Request 1: Name every person identified by name in the excerpt on Lithuania's budget below.

Excerpt to read:
- - - - -
All three Baltic states are struggling to balance their public finances as their economies are rapidly cooling, with Latvia and Estonia already in technical recession.

“I think it is a realistic budget, based on sound calculations,” the Finance Minister Rimantas Sadzius told a press conference after the cabinet meeting.
The finance ministry on Tuesday cut its economic growth forecast for 2009 to 1.5 percent from 4.5 percent in April, two days after the centre-right and populist opposition led in the first round of general elections on Sunday.

Sadzius said falling revenues, especially from the value-added tax (VAT), were behind the planned budget deficit.
The budget proposal set spending for next year at 28.2 billion Lithuanian litas ($11.2 billion), up from 26.6 billion litas planned in 2008, while revenues were seen falling to 25.5 billion litas from 25.6 billion litas estimated for this year.

The national budget, which includes state and municipal budgets, had spending and revenues set at 30.2 billion litas and 32.8 billion litas respectively.

BUDGET SCARES OPPOSITION

“The situation with the budget is scary… We would seek to cut the deficit,” Andrius Kubilius, a leader of the opposition Homeland Union-Lithuania Christian Democrats, which might become the biggest party in the parliament after the second round of the election, due on October 26.
“The main question is whether we would be able to borrow enough in the current global financial situation,” he added.
The finance minister declined to comment on the plans to launch a 400 million euro ($550 million) eurobond issue, which was postponed several times this year due to global financial turmoil.

Sadzius only said the government was planning to borrow both at home and abroad, with the general borrowing requirement, including refinancing of maturing loans, to amount close to 6 billion litas next year.

Prime Minister Gediminas Kirkilas tried to downplay worries about the budget deficit.
“The situation is not tragic since our deficit will be among the lowest in the European Union,” he told Lithuania state radio.
Kirkilas said deficit was unavoidable due to the need to raise wages for public sector employees, including a long-term agreement reached with teachers’ trade unions.

Neighbouring Latvia said it planned to have a deficit of 1.85 percent of GDP, while the Estonian government said its next year’s draft budget is a balanced one, a claim disputed by media in the country.
- - - - -
Input records:
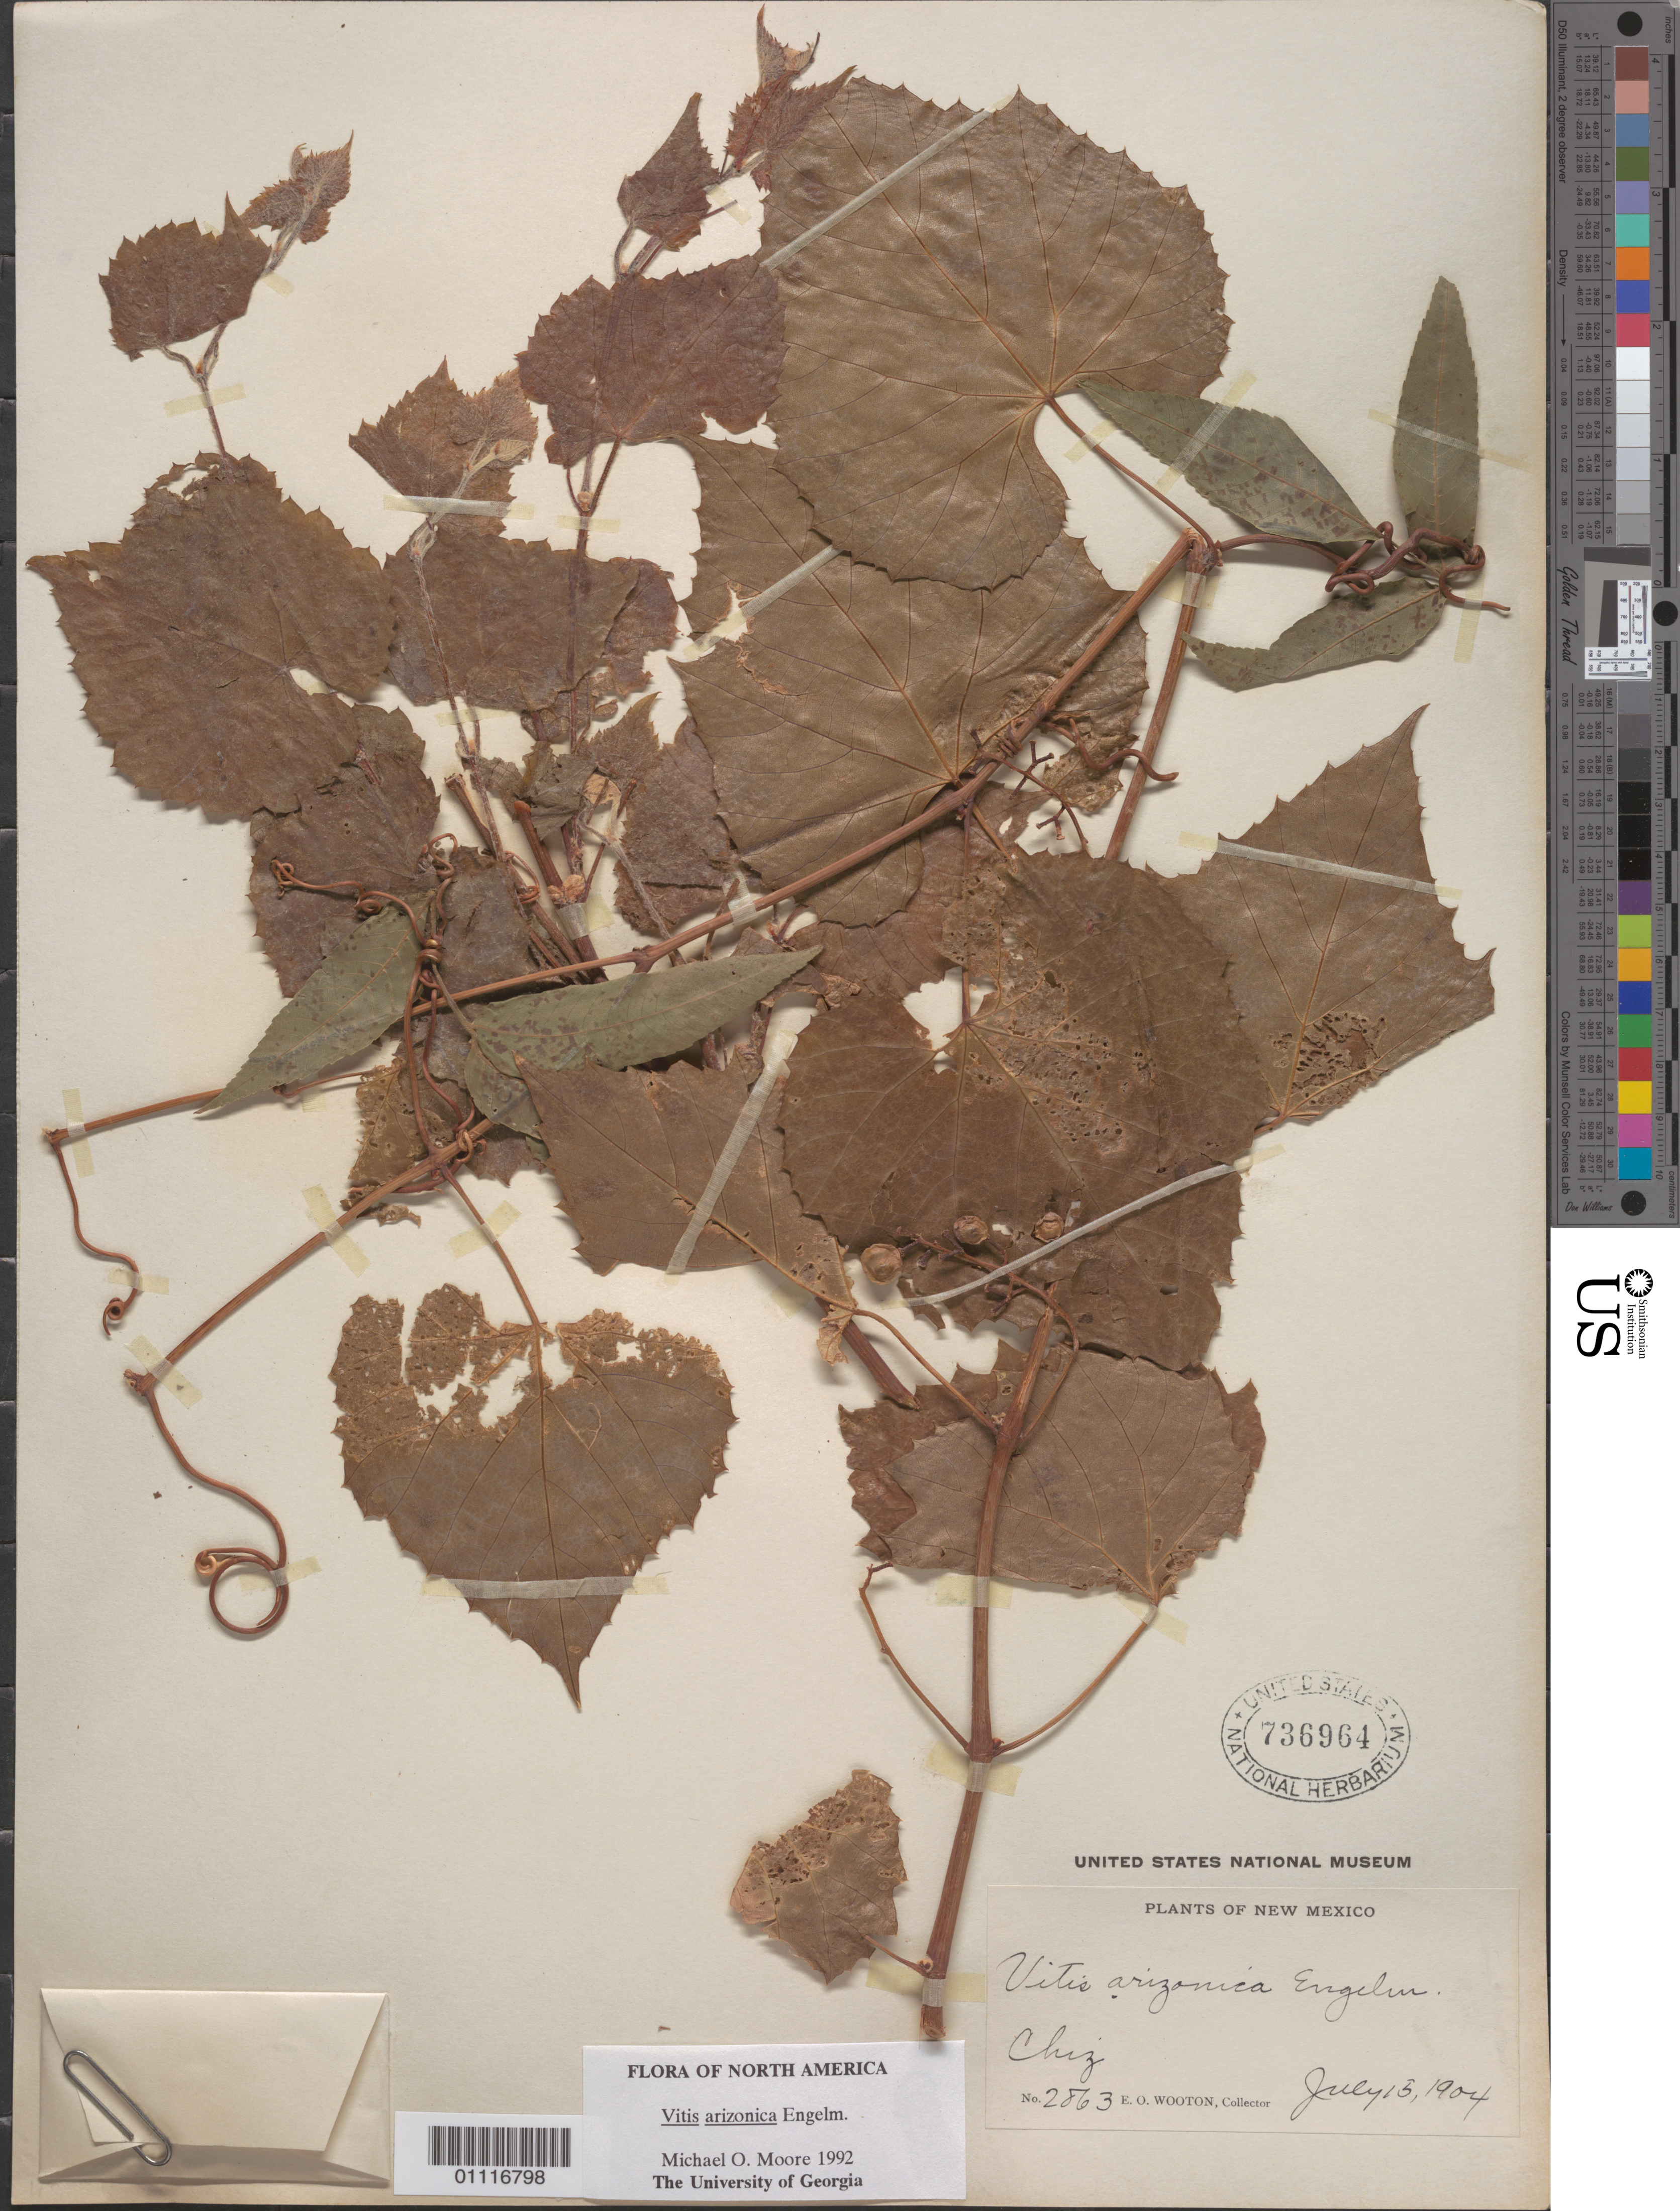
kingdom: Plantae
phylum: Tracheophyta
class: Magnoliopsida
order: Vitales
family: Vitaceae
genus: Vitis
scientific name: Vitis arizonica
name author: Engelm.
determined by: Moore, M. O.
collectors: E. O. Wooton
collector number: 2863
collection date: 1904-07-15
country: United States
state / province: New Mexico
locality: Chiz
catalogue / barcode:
- - - - -
Request 2: Rewrite the plant sheet records above, replacing "locality" with "place" and changing nothing else. Leave the pictures out of your answer.

Finished answer 1: Rimantas Sadzius, Andrius Kubilius, Gediminas Kirkilas

Finished answer 2:
kingdom: Plantae
phylum: Tracheophyta
class: Magnoliopsida
order: Vitales
family: Vitaceae
genus: Vitis
scientific name: Vitis arizonica
name author: Engelm.
determined by: Moore, M. O.
collectors: E. O. Wooton
collector number: 2863
collection date: 1904-07-15
country: United States
state / province: New Mexico
place: Chiz
catalogue / barcode:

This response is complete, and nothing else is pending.